*** Begin section ***

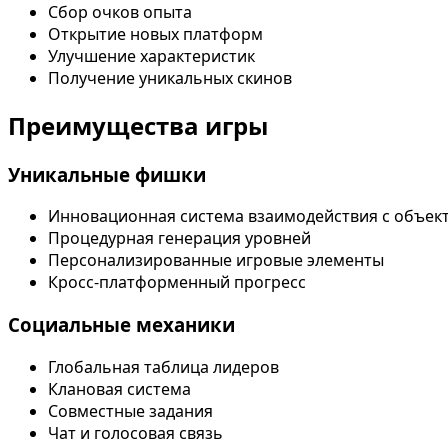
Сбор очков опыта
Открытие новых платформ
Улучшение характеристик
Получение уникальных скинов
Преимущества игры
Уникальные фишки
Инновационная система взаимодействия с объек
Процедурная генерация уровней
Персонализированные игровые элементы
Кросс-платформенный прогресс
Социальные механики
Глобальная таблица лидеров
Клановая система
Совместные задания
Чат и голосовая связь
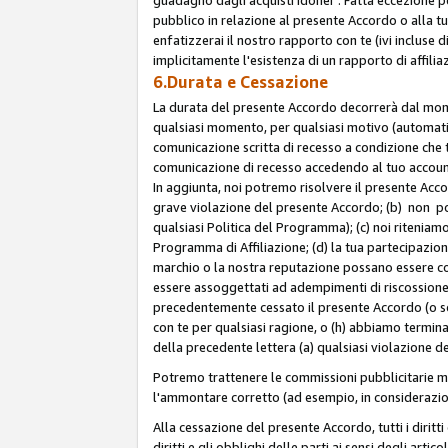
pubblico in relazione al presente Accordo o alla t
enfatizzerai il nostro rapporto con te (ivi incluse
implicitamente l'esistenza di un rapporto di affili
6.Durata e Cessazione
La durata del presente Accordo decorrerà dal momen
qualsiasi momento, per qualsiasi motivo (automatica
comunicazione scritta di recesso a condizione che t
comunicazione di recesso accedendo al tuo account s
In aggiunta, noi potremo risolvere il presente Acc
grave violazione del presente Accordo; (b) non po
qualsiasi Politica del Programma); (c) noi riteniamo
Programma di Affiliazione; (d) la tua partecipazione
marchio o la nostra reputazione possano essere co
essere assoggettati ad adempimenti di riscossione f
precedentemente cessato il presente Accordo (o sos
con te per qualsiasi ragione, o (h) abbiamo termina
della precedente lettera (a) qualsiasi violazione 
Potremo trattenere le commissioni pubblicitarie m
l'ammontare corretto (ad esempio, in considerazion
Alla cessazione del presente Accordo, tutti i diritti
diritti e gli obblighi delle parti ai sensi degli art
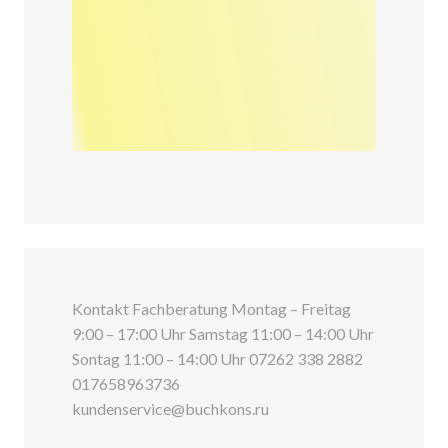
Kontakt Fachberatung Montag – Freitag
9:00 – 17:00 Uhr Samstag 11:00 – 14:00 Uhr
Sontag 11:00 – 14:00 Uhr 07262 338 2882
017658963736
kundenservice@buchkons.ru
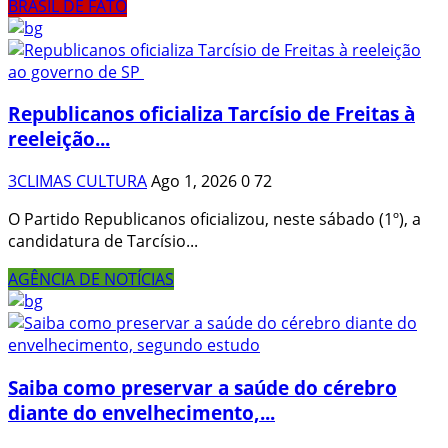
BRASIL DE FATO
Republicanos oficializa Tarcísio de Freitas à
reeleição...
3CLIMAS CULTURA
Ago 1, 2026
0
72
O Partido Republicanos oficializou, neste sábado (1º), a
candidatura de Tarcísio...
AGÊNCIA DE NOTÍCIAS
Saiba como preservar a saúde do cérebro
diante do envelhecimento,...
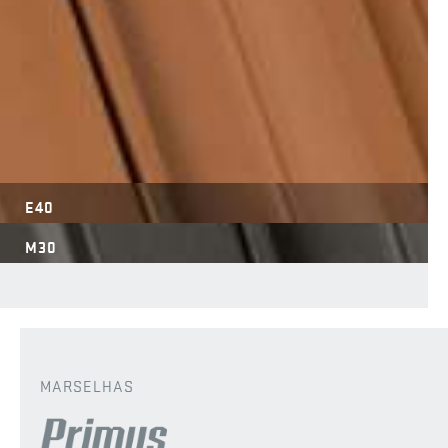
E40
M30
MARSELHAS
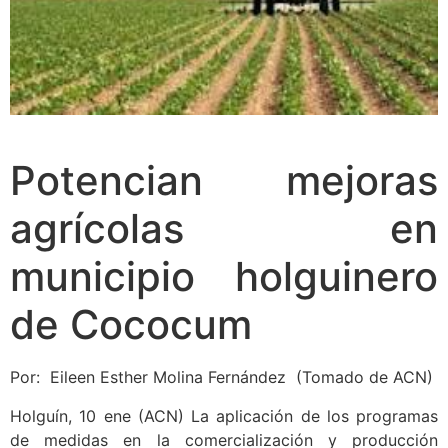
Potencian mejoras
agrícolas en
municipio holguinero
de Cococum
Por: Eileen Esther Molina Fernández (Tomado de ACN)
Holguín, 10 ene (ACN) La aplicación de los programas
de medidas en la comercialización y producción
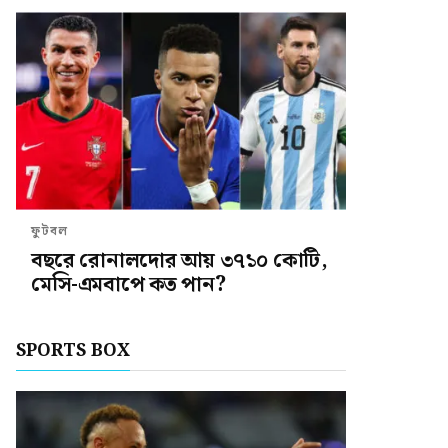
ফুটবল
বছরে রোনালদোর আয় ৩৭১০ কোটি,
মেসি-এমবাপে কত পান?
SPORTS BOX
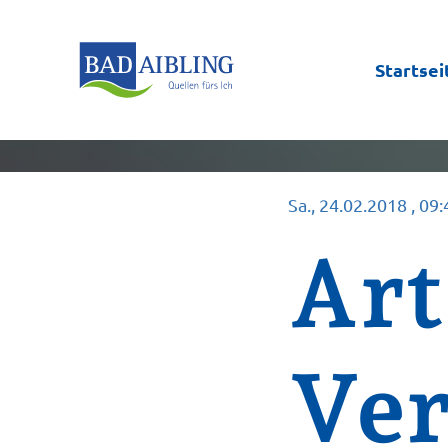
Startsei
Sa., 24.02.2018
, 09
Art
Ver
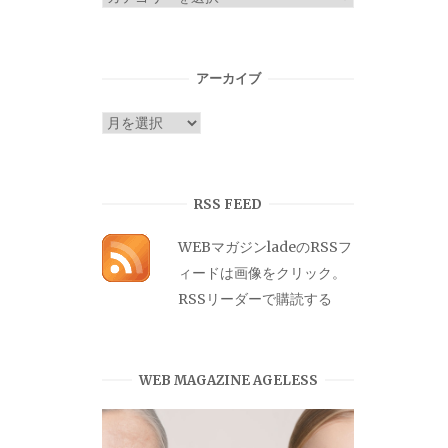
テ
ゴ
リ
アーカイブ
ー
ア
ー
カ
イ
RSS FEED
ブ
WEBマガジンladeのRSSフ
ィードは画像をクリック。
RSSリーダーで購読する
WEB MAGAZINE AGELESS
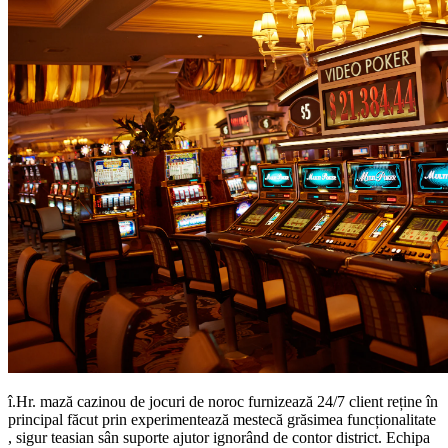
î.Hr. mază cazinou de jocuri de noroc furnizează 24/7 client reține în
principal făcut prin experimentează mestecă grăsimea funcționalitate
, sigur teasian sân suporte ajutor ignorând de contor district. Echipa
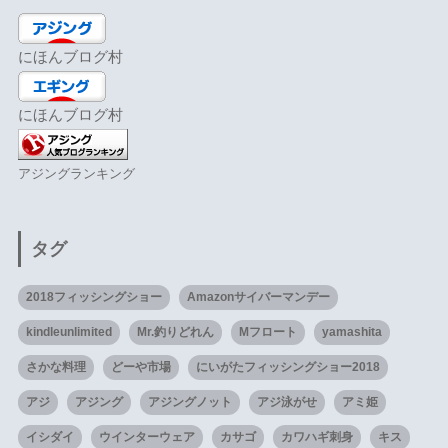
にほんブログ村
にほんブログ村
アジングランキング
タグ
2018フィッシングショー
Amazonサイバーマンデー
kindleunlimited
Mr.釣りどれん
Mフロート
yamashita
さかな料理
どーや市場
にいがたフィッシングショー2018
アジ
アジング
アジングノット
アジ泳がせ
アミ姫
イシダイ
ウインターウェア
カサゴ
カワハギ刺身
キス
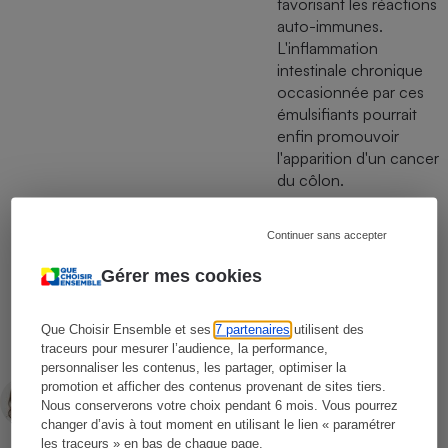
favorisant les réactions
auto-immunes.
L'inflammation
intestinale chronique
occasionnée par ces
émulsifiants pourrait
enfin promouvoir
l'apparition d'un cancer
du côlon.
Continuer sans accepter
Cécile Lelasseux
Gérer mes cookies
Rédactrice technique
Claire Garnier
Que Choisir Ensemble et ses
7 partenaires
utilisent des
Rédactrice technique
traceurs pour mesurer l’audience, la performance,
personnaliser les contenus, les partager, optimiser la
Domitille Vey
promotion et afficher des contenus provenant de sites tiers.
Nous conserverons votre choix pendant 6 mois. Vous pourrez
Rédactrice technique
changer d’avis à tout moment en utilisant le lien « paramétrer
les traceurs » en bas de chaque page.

*** End section ***

Determine how many lines contain the string "contenus" in the listing, and state that number by itself.

2